委縮性鼻炎 ・鼻甲介骨や鼻粘膜が委縮し、鼻腔内が異常に広くなる病気である。
・鼻をかんでも空気が鼻腔を楽に通過するため鼻の側壁や中隔に濃い粘液がついても排除されにくい。
・鼻腔に付着した分泌物は乾燥すればかさぶたになり臭くなる。かさぶたができなくても鼻汁が出きらないので鼻閉感が取れない。
・かさぶたができて腐敗性の強烈な悪臭を発散する臭鼻症(くさっぱな)とかさぶたができないで乾燥する単純性萎縮性鼻炎がある。
・原因は不明である。
 <臭鼻症>
・鼻粘膜と甲介骨の強い委縮。
・たくさんのかさぶたができる。
・強い独特な悪臭。
・強い鼻閉感と乾燥感。
・頭重、精神的憂うつ症を起こす。
・つぶれたような鼻(鞍鼻)になる。
 治療
・微温にした生理的食塩水、重そう水ホウ酸水などで鼻腔内を洗浄してかさぶたを洗い流し、葉緑素剤の噴霧や塗布を行なって悪臭をのぞく。
・鼻腔を狭くする手術を行なう。
・蓄膿症があったら同時に手術してなおしておくこと。
 <単純性萎縮性鼻炎>
・鼻粘膜が乾燥し鼻閉感が起きる。
・鼻咽頭から咽頭が乾燥するためせきの発作が起きる。
・鼻出血がおこることもあるが、鼻は臭くならない。
・嗅覚には異常が起きない。
 治療
・原因が不明であるから対症的に治療をする。鼻腔内の乾燥をのぞき、清潔に保つため蒸気吸入、鼻洗浄スプレーで薬液噴霧などを行なう。
・たばこを禁止し、工場では完全なマスクを用いる。
鼻前庭炎 ・鼻の入り口から周辺がただれる病気である。
・いつも鼻汁を垂れ流していたり、指などで鼻の入り口や周囲をいじりまわしたりすると、小さな傷口ができ細菌が感染して起きる。

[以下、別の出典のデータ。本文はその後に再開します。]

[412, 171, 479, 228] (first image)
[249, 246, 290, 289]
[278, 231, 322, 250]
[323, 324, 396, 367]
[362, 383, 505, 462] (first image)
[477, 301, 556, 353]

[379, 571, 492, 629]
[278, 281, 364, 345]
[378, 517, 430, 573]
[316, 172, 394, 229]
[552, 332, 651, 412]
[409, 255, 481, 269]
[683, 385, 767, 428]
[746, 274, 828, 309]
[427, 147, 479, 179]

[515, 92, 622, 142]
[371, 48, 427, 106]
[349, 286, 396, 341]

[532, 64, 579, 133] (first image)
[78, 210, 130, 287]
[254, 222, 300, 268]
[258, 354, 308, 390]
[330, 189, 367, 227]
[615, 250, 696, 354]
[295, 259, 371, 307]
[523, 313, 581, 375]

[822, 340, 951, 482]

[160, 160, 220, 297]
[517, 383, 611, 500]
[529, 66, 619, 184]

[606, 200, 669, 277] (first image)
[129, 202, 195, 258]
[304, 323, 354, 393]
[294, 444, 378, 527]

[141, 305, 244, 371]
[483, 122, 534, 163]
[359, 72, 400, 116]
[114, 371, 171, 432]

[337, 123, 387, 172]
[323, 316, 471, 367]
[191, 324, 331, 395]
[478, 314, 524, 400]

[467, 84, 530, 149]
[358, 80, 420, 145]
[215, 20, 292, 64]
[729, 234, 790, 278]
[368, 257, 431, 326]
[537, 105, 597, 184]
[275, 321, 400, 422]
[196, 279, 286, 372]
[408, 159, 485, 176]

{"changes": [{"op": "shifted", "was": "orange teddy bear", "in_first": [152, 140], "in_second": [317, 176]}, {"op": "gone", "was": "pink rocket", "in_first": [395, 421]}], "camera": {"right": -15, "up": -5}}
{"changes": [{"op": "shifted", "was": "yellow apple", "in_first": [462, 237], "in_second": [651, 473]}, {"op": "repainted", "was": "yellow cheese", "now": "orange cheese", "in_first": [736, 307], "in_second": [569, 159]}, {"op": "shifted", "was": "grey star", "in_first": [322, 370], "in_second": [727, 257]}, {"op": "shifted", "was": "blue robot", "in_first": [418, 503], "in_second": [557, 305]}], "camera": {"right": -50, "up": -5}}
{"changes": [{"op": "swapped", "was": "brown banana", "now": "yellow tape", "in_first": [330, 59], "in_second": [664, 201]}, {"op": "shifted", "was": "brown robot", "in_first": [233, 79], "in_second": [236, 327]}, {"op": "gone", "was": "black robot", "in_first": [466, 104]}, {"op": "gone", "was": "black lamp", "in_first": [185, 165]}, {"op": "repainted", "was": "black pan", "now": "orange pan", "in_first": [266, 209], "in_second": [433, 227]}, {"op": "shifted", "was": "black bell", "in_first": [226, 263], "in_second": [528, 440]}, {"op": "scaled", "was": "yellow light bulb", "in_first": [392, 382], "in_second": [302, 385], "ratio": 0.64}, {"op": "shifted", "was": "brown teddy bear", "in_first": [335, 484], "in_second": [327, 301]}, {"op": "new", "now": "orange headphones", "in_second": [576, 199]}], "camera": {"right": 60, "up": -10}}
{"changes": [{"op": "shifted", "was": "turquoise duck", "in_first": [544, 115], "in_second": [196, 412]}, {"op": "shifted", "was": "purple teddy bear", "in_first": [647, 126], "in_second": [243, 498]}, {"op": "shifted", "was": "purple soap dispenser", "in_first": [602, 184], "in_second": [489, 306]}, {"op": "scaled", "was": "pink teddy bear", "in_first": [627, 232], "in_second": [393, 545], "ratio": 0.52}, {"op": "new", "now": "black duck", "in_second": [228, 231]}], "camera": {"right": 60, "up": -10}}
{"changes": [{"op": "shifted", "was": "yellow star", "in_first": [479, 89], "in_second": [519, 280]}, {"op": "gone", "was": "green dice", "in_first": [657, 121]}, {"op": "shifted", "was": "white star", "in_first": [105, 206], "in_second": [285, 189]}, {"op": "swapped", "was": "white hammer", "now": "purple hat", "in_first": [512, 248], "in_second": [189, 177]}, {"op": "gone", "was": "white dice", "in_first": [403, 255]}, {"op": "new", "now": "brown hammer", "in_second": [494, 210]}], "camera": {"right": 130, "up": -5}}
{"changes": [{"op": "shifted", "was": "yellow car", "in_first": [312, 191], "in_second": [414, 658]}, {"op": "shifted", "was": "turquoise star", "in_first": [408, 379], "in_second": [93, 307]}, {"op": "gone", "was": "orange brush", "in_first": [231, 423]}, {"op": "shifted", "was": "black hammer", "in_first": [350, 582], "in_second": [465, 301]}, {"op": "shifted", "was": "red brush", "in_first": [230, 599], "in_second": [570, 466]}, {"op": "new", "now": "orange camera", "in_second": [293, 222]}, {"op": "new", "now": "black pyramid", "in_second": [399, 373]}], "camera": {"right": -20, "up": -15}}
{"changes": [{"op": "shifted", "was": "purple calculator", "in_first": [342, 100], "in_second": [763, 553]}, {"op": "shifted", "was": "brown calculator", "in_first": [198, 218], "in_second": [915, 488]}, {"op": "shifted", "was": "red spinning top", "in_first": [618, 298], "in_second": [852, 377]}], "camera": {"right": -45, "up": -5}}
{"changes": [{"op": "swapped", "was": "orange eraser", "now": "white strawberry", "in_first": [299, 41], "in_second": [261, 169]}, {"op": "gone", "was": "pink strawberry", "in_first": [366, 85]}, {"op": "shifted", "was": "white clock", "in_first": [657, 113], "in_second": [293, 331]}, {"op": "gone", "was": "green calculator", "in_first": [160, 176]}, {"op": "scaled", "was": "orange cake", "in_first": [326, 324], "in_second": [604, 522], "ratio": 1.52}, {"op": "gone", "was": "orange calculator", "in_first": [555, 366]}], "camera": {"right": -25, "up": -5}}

・小児のばあい、頭、顔などにおできや湿疹ができているときにそこをいじった指先で鼻に触ったりすると、鼻の入り口に飛び火して起きる。
・外鼻孔からその周囲が赤くただれてはれる。
・分泌物が出て、じくじくしたり、かさぶたが付着したりする。
・かさぶたを取り除くと皮膚に裂け目ができていたり、しこりがあったりする。
・触れれば痛み、腫脹感(はれぼったい感じ)がある。
・血の固まったかさぶたがついているとジフテリア菌が感染していることがあるから注意が必要。
・梅毒や結核でも同じ症状になる。
 治療
・鼻の入り口部やその周辺は、いつも清潔にしておくことが必要である。いじりまわさないこと。
・頭や顔などの「おでき」から飛び火を起こさないように注意すること。
・汚れた患部は、過酸化水素などで清掃する。
・清掃したあとをじゅうぶんにマーキョロクロームなどで消毒する。
・ただれた皮膚の表面はチンク油などを塗布して保護し、外部から直接刺激を受けないようにする。